As a novel, I found it quite flimsy: unambitious plot and characters who aren’t quite, well, characters despite (perhaps because of) the big brushstrokes with which they are painted. I found white working-class Julia the most interesting of his three leading female characters.

But as a novel of ideas – an essay in other words – it’s very interesting. And when it uses its near-to-death main character Mamoon to say things of which London literary society might disapprove if you said them in your own voice, it’s interesting and fun. 

Thus Mamoon:

"[On George Orwell] All that ABC writing, the plain style,the bare, empty mind with a strong undertow of sadism, the sentimental socialism and Big Brother and the pigs, and nothing about love - intolerable.
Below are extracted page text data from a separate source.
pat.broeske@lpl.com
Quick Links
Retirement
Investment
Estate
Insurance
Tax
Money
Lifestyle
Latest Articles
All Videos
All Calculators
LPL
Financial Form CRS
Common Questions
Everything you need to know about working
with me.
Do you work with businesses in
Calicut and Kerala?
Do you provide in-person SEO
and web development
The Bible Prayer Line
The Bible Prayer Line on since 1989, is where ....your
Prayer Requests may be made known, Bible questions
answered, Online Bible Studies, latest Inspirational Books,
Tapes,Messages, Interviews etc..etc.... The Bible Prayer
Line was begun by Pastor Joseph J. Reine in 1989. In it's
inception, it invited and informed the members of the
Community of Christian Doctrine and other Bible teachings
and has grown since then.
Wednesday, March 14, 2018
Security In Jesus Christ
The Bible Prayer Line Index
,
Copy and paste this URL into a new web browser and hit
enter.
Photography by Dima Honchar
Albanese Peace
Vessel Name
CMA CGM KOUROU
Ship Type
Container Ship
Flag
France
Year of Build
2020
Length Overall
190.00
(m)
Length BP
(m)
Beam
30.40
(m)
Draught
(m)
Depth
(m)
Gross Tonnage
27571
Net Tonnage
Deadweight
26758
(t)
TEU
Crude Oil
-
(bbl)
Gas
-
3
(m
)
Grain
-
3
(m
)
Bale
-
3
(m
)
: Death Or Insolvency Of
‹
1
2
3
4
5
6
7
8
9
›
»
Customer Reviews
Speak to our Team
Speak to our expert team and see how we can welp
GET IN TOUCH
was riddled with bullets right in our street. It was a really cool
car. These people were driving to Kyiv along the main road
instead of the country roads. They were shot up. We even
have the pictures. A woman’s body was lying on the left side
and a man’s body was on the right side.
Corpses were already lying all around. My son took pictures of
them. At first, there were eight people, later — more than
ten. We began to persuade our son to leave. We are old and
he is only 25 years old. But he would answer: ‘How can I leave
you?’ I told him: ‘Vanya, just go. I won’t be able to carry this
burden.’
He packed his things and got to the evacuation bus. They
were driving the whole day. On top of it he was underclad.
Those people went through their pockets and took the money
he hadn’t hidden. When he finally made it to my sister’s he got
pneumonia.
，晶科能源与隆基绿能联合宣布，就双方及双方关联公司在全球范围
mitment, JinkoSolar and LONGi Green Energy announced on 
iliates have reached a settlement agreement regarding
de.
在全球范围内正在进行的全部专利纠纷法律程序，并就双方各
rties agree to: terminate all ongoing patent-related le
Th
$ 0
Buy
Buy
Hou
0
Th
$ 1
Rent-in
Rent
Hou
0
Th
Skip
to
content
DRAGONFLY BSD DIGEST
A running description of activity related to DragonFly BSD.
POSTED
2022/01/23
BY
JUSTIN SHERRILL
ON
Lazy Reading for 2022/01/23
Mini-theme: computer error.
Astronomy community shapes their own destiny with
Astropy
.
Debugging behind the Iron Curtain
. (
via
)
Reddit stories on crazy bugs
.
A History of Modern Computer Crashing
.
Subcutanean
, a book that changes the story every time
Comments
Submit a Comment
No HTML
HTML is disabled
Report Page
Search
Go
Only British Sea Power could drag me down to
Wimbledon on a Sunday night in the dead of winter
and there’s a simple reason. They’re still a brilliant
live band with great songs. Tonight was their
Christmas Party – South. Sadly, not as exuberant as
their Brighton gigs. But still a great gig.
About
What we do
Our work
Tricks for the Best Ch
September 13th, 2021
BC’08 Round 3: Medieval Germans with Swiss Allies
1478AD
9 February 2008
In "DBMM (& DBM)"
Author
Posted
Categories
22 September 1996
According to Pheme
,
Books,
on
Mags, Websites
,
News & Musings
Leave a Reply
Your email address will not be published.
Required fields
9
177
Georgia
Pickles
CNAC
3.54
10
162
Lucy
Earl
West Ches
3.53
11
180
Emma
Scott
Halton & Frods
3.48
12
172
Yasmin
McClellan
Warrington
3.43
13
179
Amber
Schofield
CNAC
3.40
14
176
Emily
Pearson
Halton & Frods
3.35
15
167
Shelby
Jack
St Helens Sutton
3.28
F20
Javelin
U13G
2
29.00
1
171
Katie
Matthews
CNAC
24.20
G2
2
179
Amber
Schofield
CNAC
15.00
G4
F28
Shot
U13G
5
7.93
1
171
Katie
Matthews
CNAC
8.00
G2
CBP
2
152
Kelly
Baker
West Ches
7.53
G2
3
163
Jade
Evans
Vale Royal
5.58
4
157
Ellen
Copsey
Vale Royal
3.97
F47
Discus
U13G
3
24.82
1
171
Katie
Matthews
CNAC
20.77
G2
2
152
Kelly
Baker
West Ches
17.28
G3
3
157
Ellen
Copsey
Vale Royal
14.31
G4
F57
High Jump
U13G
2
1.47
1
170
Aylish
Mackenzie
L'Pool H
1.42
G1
No adult apart from a teacher would bother with one of his novels." (page 92)

“One falls in love, and then learns, for the duration [of a marriage] that one is at the mercy of someone else’s childhood” ( 115)

“The truth is, everything we really desire is either forbidden, immoral or unhealthy, and, if you’re lucky, all three at once” ( 275)

“[Of his personal archive] It’s all going to the university this week. I should have stuffed it in the grate. Ted Hughes, whom I knew and loved, had the right idea with Sylvia’s diaries – push them in the oven after the woman’s head. Otherwise those unreadable academics never stop trying to make their careers and a good income out of it, while making the man look like an ogre. They see it as they wish, without imagination. And it is ordinary male sexuality that they hate” (300)


But reading this last rant, I did wonder if Kureishi did not quite have the courage of his character’s convictions and has left it to the reader to silently insert "politically correct" or “female” before “academics”. Perhaps that's unfair; maybe an editor took something out as an outrage too far. Elsewhere, Kureishi does allow Mamoon his racism.